#### Collection entries

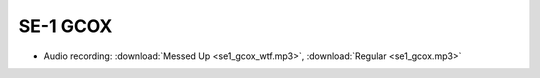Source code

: =========
SE-1 GCOX
=========

- Audio recording: :download:`Messed Up <se1_gcox_wtf.mp3>`,
  :download:`Regular <se1_gcox.mp3>`
  
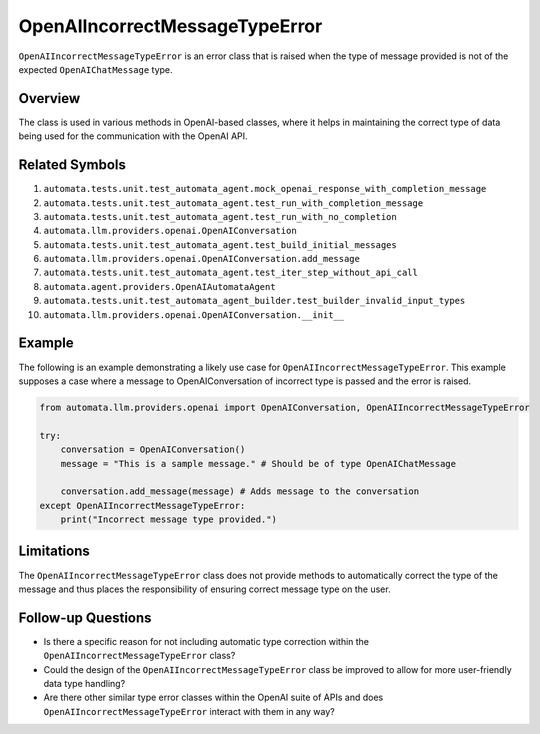 OpenAIIncorrectMessageTypeError
===============================

``OpenAIIncorrectMessageTypeError`` is an error class that is raised
when the type of message provided is not of the expected
``OpenAIChatMessage`` type.

Overview
--------

The class is used in various methods in OpenAI-based classes, where it
helps in maintaining the correct type of data being used for the
communication with the OpenAI API.

Related Symbols
---------------

1.  ``automata.tests.unit.test_automata_agent.mock_openai_response_with_completion_message``
2.  ``automata.tests.unit.test_automata_agent.test_run_with_completion_message``
3.  ``automata.tests.unit.test_automata_agent.test_run_with_no_completion``
4.  ``automata.llm.providers.openai.OpenAIConversation``
5.  ``automata.tests.unit.test_automata_agent.test_build_initial_messages``
6.  ``automata.llm.providers.openai.OpenAIConversation.add_message``
7.  ``automata.tests.unit.test_automata_agent.test_iter_step_without_api_call``
8.  ``automata.agent.providers.OpenAIAutomataAgent``
9.  ``automata.tests.unit.test_automata_agent_builder.test_builder_invalid_input_types``
10. ``automata.llm.providers.openai.OpenAIConversation.__init__``

Example
-------

The following is an example demonstrating a likely use case for
``OpenAIIncorrectMessageTypeError``. This example supposes a case where
a message to OpenAIConversation of incorrect type is passed and the
error is raised.

.. code:: python

   from automata.llm.providers.openai import OpenAIConversation, OpenAIIncorrectMessageTypeError

   try:
       conversation = OpenAIConversation()
       message = "This is a sample message." # Should be of type OpenAIChatMessage

       conversation.add_message(message) # Adds message to the conversation
   except OpenAIIncorrectMessageTypeError:
       print("Incorrect message type provided.")

Limitations
-----------

The ``OpenAIIncorrectMessageTypeError`` class does not provide methods
to automatically correct the type of the message and thus places the
responsibility of ensuring correct message type on the user.

Follow-up Questions
-------------------

-  Is there a specific reason for not including automatic type
   correction within the ``OpenAIIncorrectMessageTypeError`` class?
-  Could the design of the ``OpenAIIncorrectMessageTypeError`` class be
   improved to allow for more user-friendly data type handling?
-  Are there other similar type error classes within the OpenAI suite of
   APIs and does ``OpenAIIncorrectMessageTypeError`` interact with them
   in any way?
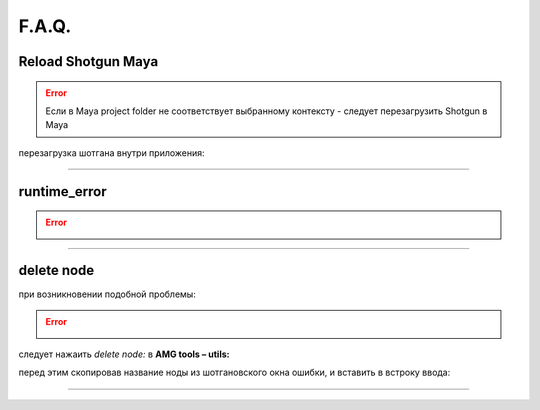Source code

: F.A.Q.
========

Reload Shotgun Maya
--------------------

.. error:: Ecли в Maya project folder не соответствует выбранному контексту - следует перезагрузить Shotgun в Maya

перезагрузка шотгана внутри приложения:

.. image:: _templates/sg.png
	:scale: 100%
	:align: center

.. image:: _templates/sg_reload.png
	:scale: 100%
	:align: center
	
________

runtime_error
--------------

.. error:: .. image:: _templates/run_error.png
________

delete node
-------------


при возникновении подобной проблемы:

.. error:: .. image:: _templates/delnod.png

следует нажаить *delete node:* в **AMG tools – utils:**

.. image:: _templates/delnod2.png

перед этим скопировав название ноды из шотгановского окна ошибки, и вставить в встроку ввода:

.. image:: _templates/delnod3.png

________
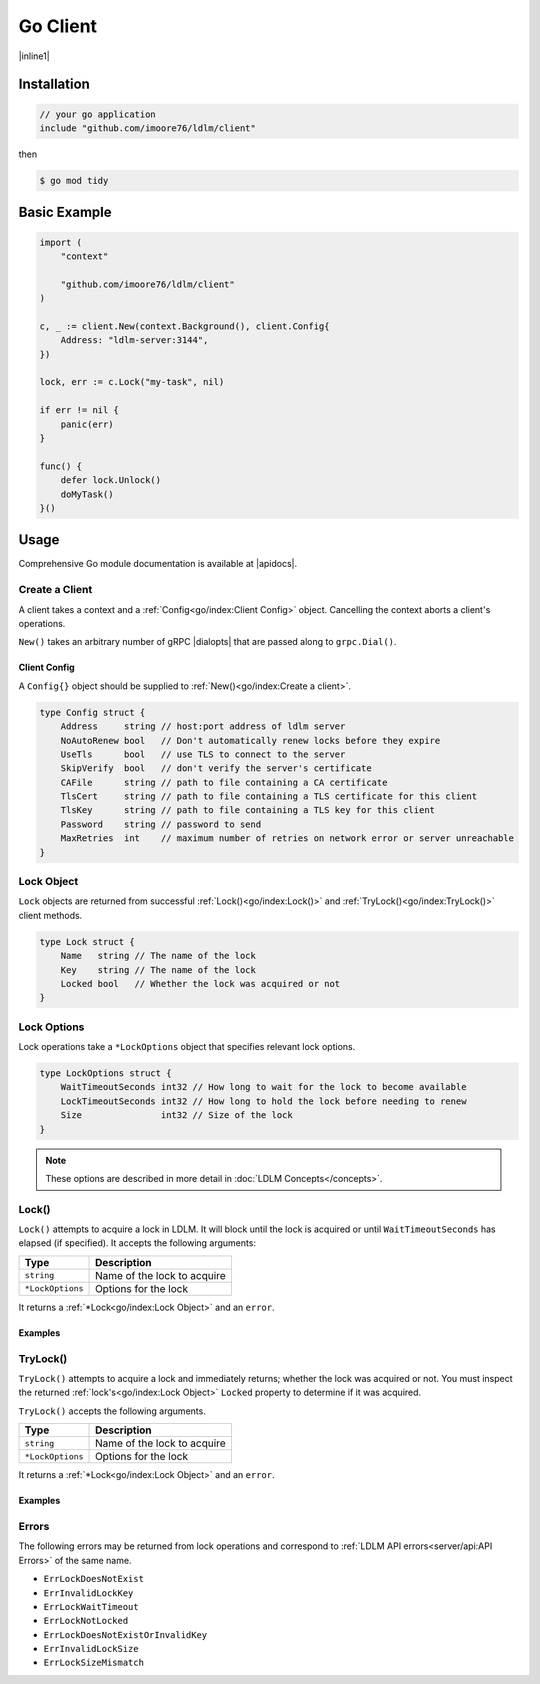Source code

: =================
Go Client
=================


.. |inline1| raw:: html

    <p>
    A Go <a href="http://github.com/imoore76/ldlm" target="_blank">LDLM</a> client library
    from <a href="https://github.com/imoore76/ldlm/tree/main/client" target="_blank">https://github.com/imoore76/ldlm/tree/main/client</a>.
    </p>

|inline1|

Installation
===============

.. code-block:: go

    // your go application
    include "github.com/imoore76/ldlm/client"

then

.. code-block:: bash

    $ go mod tidy


Basic Example
==================

.. code-block:: go

    import (
        "context"

        "github.com/imoore76/ldlm/client"
    )

    c, _ := client.New(context.Background(), client.Config{
        Address: "ldlm-server:3144",
    })

    lock, err := c.Lock("my-task", nil)

    if err != nil {
        panic(err)
    }

    func() {
        defer lock.Unlock()
        doMyTask()
    }()

.. seealso::

    :doc:`LDLM Concepts</concepts>`
        For a basic understanding of how locks function and the different
        locking methods available.

    :doc:`LDLM Use Cases</uses>`
        For Python client examples of common use cases.

    :ref:`API Reference<py/index:api reference>`
        For a complete view of Python client functionality.


Usage
==================

.. |apidocs| raw:: html

    <a href="https://pkg.go.dev/github.com/imoore76/ldlm/client" target="_blank">pkg.go.dev</a>

.. |dialopts| raw:: html

    <a href="https://pkg.go.dev/google.golang.org/grpc#DialOption" target="_blank">dial options</a>

Comprehensive Go module documentation is available at |apidocs|.

Create a Client
--------------------
A client takes a context and a :ref:`Config<go/index:Client Config>` object.
Cancelling the context aborts a client's operations.

.. option:: func New(ctx context.Context, conf Config, opts ...grpc.DialOption) (*Client, error)

.. code-block:: go
    :caption: Client creation example

    import (
        "context"

        "github.com/imoore76/ldlm/client"
    )

    c, err := client.New(context.Background(), client.Config{
        Address: "localhost:3144",
    })

    if err != nil {
        panic(err)
    }

``New()`` takes an arbitrary number of
gRPC |dialopts|
that are passed along to ``grpc.Dial()``.

Client Config
++++++++++++++++++

A ``Config{}`` object should be supplied to :ref:`New()<go/index:Create a client>`.

.. code-block:: go

    type Config struct {
        Address     string // host:port address of ldlm server
        NoAutoRenew bool   // Don't automatically renew locks before they expire
        UseTls      bool   // use TLS to connect to the server
        SkipVerify  bool   // don't verify the server's certificate
        CAFile      string // path to file containing a CA certificate
        TlsCert     string // path to file containing a TLS certificate for this client
        TlsKey      string // path to file containing a TLS key for this client
        Password    string // password to send
        MaxRetries  int    // maximum number of retries on network error or server unreachable
    }

Lock Object
--------------------

``Lock`` objects are returned from successful
:ref:`Lock()<go/index:Lock()>` and :ref:`TryLock()<go/index:TryLock()>` client methods.

.. code-block:: go

    type Lock struct {
        Name   string // The name of the lock
        Key    string // The name of the lock
        Locked bool   // Whether the lock was acquired or not
    }

.. option:: func (l *Lock) Unlock() error

    Unlocks the lock.

Lock Options
--------------------

Lock operations take a ``*LockOptions`` object that specifies
relevant lock options.

.. code-block:: go

    type LockOptions struct {
        WaitTimeoutSeconds int32 // How long to wait for the lock to become available
        LockTimeoutSeconds int32 // How long to hold the lock before needing to renew
        Size               int32 // Size of the lock
    }

.. note::

    These options are described in more detail in
    :doc:`LDLM Concepts</concepts>`.

Lock()
--------------

.. option:: func (c *Client) Lock(name string, options *LockOptions) (*Lock, error)

``Lock()`` attempts to acquire a lock in LDLM. It will block until the lock is
acquired or until ``WaitTimeoutSeconds`` has elapsed (if specified).
It accepts the following arguments:


.. list-table::
    :header-rows: 1

    * - Type
      - Description
    * - ``string``
      - Name of the lock to acquire
    * - ``*LockOptions``
      - Options for the lock

It returns a :ref:`*Lock<go/index:Lock Object>` and an ``error``.

Examples
++++++++++++++

.. code-block:: go
    :caption: Simple lock

    lock, err = c.Lock("my-task", nil)
    if err != nil {
        // handle err
    }

    func() {
        defer lock.Unlock()
        doWork("my-task")
    }()

.. code-block:: go
    :caption: Wait timeout

    lock, err = c.Lock("my-task", &client.LockOptions{WaitTimeoutSeconds: 5})
    if err != nil {
        panic(err)
    }

    if !lock.Locked {
        fmt.Println("Couldn't obtain lock within 5 seconds")
        return
    }

    func() {
        defer lock.Unlock()
        doWork("my-task")
    }()



TryLock()
-----------------

.. option:: func (c *Client) TryLock(name string, options *LockOptions) (*Lock, error)

``TryLock()`` attempts to acquire a lock and immediately returns;
whether the lock was acquired or not. You must inspect the
returned :ref:`lock's<go/index:Lock Object>` ``Locked`` property to determine if it was acquired.

``TryLock()`` accepts the following arguments.

.. list-table::
    :header-rows: 1

    * - Type
      - Description
    * - ``string``
      - Name of the lock to acquire
    * - ``*LockOptions``
      - Options for the lock

It returns a :ref:`*Lock<go/index:Lock Object>` and an ``error``.

Examples
+++++++++++++

.. code-block:: go
    :caption: Simple try lock

    lock, err = c.TryLock("my-task", nil)
    if err != nil {
        // handle err
    }
    if !lock.Locked {
        // Something else is holding the lock
        return
    }

    func() {
        defer lock.Unlock()
        doWork("my-task")
    }()

Errors
----------------

The following errors may be returned from lock operations and correspond
to :ref:`LDLM API errors<server/api:API Errors>` of the same name.

* ``ErrLockDoesNotExist``
* ``ErrInvalidLockKey``
* ``ErrLockWaitTimeout``
* ``ErrLockNotLocked``
* ``ErrLockDoesNotExistOrInvalidKey``
* ``ErrInvalidLockSize``
* ``ErrLockSizeMismatch``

#### Task to carry out
Where a line of the data holds the word "attempts", copy that line.

#### Solved problem
``Lock()`` attempts to acquire a lock in LDLM. It will block until the lock is
``TryLock()`` attempts to acquire a lock and immediately returns;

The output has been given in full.